In April 2023, Penn State evolutionary anthropologist Robert Lynch published a comprehensive argument in favor of biological reality in Skeptic, titled From Sex to Gender: The Modern Dismissal of Biology. Lynch’s excellent treatise delves into the biological weeds, yet is both understandable and informative.

On sex and gender, he observes, for example:

  • The rhetorical contortions and inscrutable jargon required to assert that gender and sex are nothing more than chosen identities and deny what every parent knows require increasingly complex and incoherent arguments. This not only subverts the public’s rapidly waning confidence in science, but it also leads to extreme exaggerations designed to silence those who don’t agree, such as the claim that discussing biological differences is violence. The lengths to which many previously trusted institutions, such as the American Medical Association, go to deny the impact that hormones have on development are extraordinary.

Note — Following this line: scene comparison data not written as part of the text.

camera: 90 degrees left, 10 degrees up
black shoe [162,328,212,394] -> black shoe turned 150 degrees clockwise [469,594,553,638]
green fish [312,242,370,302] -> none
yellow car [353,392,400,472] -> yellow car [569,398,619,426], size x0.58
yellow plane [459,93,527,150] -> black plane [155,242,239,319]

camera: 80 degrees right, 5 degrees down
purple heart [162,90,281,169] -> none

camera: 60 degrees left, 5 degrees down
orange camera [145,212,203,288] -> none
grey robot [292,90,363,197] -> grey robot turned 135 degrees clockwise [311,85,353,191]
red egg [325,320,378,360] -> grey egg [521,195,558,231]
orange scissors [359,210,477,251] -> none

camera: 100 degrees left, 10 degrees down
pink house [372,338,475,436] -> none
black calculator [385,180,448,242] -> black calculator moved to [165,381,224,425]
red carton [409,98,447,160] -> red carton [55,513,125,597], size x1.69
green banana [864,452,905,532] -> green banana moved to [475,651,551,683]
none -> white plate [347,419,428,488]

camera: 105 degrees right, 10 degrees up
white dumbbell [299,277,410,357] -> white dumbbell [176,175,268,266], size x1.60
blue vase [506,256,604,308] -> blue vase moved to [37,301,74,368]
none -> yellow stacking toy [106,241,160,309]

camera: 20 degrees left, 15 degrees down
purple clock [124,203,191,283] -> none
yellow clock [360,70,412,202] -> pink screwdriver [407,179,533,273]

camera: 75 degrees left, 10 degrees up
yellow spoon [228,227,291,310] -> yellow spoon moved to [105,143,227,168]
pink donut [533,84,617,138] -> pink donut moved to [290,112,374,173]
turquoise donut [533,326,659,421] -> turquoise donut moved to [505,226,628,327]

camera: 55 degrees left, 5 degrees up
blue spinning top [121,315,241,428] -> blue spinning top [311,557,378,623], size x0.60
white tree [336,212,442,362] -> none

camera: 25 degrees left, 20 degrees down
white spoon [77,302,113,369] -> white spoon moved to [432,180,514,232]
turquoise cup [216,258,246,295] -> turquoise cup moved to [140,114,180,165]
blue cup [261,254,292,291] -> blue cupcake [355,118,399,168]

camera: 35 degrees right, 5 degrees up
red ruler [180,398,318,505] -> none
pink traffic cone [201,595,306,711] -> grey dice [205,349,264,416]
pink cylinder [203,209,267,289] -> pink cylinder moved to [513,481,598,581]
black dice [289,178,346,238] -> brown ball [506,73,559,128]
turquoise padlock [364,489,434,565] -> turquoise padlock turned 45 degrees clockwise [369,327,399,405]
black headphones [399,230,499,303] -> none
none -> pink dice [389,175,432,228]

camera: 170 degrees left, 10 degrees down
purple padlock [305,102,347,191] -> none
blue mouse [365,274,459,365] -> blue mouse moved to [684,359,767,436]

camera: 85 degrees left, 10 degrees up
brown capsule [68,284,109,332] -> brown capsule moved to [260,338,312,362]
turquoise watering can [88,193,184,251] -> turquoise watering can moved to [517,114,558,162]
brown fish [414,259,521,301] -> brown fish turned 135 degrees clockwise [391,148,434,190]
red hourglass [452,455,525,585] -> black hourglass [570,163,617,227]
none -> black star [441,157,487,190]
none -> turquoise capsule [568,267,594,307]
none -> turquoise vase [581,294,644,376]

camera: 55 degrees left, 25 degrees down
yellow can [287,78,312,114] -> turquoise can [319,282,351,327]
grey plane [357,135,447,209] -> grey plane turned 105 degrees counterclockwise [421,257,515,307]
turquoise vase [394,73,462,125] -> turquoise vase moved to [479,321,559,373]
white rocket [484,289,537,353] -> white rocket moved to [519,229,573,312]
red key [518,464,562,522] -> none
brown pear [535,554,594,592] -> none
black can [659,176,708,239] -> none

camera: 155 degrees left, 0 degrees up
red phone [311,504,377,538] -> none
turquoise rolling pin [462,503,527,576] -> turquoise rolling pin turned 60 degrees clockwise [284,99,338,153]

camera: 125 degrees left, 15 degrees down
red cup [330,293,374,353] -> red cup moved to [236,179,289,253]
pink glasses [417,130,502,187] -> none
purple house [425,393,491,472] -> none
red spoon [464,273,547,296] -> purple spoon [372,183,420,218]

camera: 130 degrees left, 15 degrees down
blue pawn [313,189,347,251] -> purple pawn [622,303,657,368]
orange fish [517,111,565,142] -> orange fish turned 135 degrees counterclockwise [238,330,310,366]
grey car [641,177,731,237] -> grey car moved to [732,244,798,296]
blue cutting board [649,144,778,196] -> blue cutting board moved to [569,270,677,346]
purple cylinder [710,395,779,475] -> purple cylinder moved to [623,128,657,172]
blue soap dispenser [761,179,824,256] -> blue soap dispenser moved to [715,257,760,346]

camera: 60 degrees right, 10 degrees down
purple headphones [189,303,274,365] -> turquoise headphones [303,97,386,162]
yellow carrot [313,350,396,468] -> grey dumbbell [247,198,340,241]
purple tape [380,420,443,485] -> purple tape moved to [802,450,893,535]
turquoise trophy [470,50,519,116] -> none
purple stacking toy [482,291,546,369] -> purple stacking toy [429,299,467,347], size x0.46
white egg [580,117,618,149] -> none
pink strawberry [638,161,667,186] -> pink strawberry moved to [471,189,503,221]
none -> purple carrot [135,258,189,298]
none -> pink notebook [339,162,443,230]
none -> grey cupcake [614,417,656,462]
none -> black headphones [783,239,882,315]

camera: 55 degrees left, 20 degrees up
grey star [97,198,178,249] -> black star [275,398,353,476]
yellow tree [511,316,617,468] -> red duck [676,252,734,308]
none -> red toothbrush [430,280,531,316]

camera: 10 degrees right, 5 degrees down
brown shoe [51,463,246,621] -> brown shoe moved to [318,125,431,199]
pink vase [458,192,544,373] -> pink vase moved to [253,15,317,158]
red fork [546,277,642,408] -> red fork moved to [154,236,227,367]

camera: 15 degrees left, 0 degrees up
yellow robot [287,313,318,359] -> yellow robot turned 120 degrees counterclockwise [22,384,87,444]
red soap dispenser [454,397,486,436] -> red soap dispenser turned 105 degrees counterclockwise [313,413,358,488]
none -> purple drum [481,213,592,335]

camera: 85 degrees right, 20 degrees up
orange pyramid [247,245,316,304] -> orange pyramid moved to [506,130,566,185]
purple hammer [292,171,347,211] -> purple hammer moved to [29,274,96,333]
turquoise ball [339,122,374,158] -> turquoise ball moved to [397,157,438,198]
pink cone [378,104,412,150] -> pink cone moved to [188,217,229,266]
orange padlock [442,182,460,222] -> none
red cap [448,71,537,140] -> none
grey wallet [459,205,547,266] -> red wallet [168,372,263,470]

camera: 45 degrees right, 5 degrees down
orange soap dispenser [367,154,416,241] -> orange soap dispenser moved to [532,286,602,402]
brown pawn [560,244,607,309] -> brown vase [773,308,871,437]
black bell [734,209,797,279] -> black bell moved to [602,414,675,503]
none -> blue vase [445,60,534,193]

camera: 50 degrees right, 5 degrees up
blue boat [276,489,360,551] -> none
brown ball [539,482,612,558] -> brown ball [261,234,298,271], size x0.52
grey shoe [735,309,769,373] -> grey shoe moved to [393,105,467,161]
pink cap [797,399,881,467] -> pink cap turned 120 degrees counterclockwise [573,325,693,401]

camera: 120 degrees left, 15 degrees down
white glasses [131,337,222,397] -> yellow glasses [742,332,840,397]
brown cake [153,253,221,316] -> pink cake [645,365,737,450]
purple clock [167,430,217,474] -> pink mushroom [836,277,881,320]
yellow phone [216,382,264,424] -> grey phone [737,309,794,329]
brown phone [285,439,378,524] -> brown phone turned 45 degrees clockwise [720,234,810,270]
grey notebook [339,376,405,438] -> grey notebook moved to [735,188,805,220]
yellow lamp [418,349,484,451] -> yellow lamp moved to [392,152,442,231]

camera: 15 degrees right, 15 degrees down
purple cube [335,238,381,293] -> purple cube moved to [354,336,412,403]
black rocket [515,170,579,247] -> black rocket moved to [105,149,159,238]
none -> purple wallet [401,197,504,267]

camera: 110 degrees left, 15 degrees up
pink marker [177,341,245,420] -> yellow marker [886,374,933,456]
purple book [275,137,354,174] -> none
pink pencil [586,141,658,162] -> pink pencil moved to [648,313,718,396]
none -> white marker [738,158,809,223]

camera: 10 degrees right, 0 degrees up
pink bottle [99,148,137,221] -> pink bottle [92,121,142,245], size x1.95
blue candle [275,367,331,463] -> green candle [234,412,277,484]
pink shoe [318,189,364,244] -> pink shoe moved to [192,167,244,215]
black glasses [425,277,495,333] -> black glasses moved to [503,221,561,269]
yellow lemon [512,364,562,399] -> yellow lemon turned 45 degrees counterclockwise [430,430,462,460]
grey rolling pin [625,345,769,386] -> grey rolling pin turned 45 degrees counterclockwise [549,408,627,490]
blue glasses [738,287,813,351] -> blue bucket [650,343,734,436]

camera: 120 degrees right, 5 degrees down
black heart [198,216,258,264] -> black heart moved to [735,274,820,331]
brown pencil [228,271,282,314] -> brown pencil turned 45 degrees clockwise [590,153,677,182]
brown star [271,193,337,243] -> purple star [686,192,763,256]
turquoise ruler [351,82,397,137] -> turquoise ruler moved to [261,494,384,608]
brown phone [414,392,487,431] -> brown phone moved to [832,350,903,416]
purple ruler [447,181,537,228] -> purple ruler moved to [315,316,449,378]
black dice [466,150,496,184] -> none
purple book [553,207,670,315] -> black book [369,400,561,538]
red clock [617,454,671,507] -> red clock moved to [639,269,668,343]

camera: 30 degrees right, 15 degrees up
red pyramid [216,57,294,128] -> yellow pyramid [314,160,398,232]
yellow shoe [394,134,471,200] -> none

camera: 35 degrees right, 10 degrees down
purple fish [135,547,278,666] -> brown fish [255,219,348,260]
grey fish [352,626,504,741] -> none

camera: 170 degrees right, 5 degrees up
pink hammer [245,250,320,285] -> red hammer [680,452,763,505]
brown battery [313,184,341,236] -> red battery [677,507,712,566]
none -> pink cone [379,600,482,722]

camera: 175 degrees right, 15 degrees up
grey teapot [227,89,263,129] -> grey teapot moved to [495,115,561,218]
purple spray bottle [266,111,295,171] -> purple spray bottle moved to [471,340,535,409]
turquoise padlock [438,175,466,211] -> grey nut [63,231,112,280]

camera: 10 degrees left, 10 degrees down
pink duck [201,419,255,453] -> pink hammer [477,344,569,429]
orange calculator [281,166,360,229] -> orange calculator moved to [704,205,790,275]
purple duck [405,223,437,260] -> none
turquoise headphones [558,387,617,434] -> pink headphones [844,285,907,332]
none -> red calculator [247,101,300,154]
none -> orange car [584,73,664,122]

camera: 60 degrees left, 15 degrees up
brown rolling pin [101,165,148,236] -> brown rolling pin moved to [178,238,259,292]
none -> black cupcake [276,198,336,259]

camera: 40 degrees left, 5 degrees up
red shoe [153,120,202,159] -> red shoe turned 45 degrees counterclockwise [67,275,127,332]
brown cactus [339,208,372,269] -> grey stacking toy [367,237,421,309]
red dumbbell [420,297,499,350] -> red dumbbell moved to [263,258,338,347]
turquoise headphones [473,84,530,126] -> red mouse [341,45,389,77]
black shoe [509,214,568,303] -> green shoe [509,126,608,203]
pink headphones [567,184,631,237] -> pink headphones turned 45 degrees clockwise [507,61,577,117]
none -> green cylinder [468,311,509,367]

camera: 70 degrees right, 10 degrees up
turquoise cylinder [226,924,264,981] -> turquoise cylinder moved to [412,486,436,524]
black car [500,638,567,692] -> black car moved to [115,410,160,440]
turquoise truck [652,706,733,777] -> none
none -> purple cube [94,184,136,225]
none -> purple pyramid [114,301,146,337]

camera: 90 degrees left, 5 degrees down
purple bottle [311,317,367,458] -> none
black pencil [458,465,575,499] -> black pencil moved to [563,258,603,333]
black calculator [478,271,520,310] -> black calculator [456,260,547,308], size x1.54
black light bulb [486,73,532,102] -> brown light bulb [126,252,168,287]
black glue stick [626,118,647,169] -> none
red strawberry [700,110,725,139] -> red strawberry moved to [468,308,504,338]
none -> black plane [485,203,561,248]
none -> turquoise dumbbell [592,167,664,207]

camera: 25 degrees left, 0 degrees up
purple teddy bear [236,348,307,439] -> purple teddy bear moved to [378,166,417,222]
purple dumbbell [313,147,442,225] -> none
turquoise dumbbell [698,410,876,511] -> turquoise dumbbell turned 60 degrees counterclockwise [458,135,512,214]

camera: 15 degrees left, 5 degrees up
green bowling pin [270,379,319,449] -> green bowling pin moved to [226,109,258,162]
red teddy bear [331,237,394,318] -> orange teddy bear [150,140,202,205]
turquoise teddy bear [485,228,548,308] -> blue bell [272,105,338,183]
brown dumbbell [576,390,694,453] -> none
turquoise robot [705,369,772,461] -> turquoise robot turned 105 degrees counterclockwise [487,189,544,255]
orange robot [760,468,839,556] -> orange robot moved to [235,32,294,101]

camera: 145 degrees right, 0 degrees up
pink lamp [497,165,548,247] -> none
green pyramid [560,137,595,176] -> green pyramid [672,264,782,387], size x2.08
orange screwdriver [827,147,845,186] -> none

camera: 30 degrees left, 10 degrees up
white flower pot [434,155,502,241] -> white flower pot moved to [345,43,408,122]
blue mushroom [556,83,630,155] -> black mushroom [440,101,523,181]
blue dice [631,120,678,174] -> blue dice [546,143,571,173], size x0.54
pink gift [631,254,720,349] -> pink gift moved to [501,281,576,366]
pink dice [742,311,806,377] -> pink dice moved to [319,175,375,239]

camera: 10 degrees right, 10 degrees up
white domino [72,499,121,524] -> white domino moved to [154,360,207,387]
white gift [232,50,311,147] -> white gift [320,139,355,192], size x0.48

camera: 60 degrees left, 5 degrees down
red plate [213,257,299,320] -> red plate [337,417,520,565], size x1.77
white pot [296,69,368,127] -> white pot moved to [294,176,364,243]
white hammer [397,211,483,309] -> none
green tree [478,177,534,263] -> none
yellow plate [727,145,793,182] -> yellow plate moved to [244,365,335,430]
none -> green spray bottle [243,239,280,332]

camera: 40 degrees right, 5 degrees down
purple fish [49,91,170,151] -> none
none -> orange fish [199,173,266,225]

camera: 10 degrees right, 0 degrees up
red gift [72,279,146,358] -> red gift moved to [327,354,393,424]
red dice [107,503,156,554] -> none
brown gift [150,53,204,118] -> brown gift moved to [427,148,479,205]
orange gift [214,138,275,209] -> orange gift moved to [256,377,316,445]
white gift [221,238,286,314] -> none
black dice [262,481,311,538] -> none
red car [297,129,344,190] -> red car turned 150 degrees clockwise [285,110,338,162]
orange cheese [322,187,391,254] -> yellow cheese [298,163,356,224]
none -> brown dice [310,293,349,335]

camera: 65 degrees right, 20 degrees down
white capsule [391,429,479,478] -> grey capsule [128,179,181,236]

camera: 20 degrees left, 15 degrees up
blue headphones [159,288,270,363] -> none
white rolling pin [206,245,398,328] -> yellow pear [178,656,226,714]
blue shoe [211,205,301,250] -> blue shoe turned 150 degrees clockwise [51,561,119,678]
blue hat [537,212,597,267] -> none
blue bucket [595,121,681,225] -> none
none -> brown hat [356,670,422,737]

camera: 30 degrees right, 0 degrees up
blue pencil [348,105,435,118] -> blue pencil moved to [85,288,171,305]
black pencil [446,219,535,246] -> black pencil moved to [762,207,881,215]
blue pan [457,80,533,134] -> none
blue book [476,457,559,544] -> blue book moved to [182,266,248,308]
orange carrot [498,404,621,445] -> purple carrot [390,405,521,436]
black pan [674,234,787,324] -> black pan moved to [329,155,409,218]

Lynch’s case for biological fact is refreshingly commonsense and comforting to readers who accept reality and are increasingly alarmed with the unrelenting cultural shift despite its obvious falsehood.

He further notes that “prior to 1955, gender was almost exclusively used to refer to grammatical categories,” such as masculine or feminine nouns in French or Spanish. The new meaning was applied during the 1960s in an attempt to distinguish social and cultural differences from biological ones (sex).

This change, he explains, “is not merely stylistic. Rather, it is part of a much larger cultural and political movement that denies or attempts to explain away the effects of biology and evolution in humans altogether. The prevailing dominant view in the social sciences is that human sex differences are entirely socially constructed. In that interpretation, all differential outcomes between men and women are the result of unequal social, economic, and political conditions, and so we do all we can to eliminate them, particularly by changing our expectations and encouraging gender-neutral play in children.”

Lynch uses the statistical method to graphically show the differences and similarities between men and women, including the different preferences upon which they act when given a choice. His scientific findings “imply that there is a limited capacity for outside interventions imposed from the top down to alter these behaviors,” which is inconvenient for gender activists.

The ultimate Truth

Of course, for believers in a Creator God, scientific explanations are educational but unnecessary. For them, biological reality is rooted in Sacred Scripture and has consistently been taught in Christian civilization for millennia.

An essay by Claire Smith of The Gospel Coalition puts it simply and succinctly:

  • While sin entered the world by distorting gender differences, Jesus Christ came as a gendered human and opened the way for our genders and relationships to be redeemed. This does not allow for sex and gender to be redefined; rather, we are to live all the more faithfully within our roles and responsibilities indicated by our sex, while sharing equally in the inheritance of Christ from God.

Smith concedes that the push to label gender as a merely social construct through changes wrought “by feminism, the LGBT+ revolution, and queer theory” have made the previously simple contentment of accepting bodily sex and gender as “givens” more pressing and complicated, “even within the church.”

How the evolution of biology textbooks will play out remains to be seen, but indications are that changes are coming. It will be up to homeschoolers, and parents and teachers in other alternative educational settings to ensure that students continue to learn from a sound biology curriculum.

Robert Lynch notes that “the push for a biologically sexless society is an arrogant utopian vision ... that undercuts respecting each individual for their unique individuality. Sex is neither simply a matter of socialization, nor a personal choice.”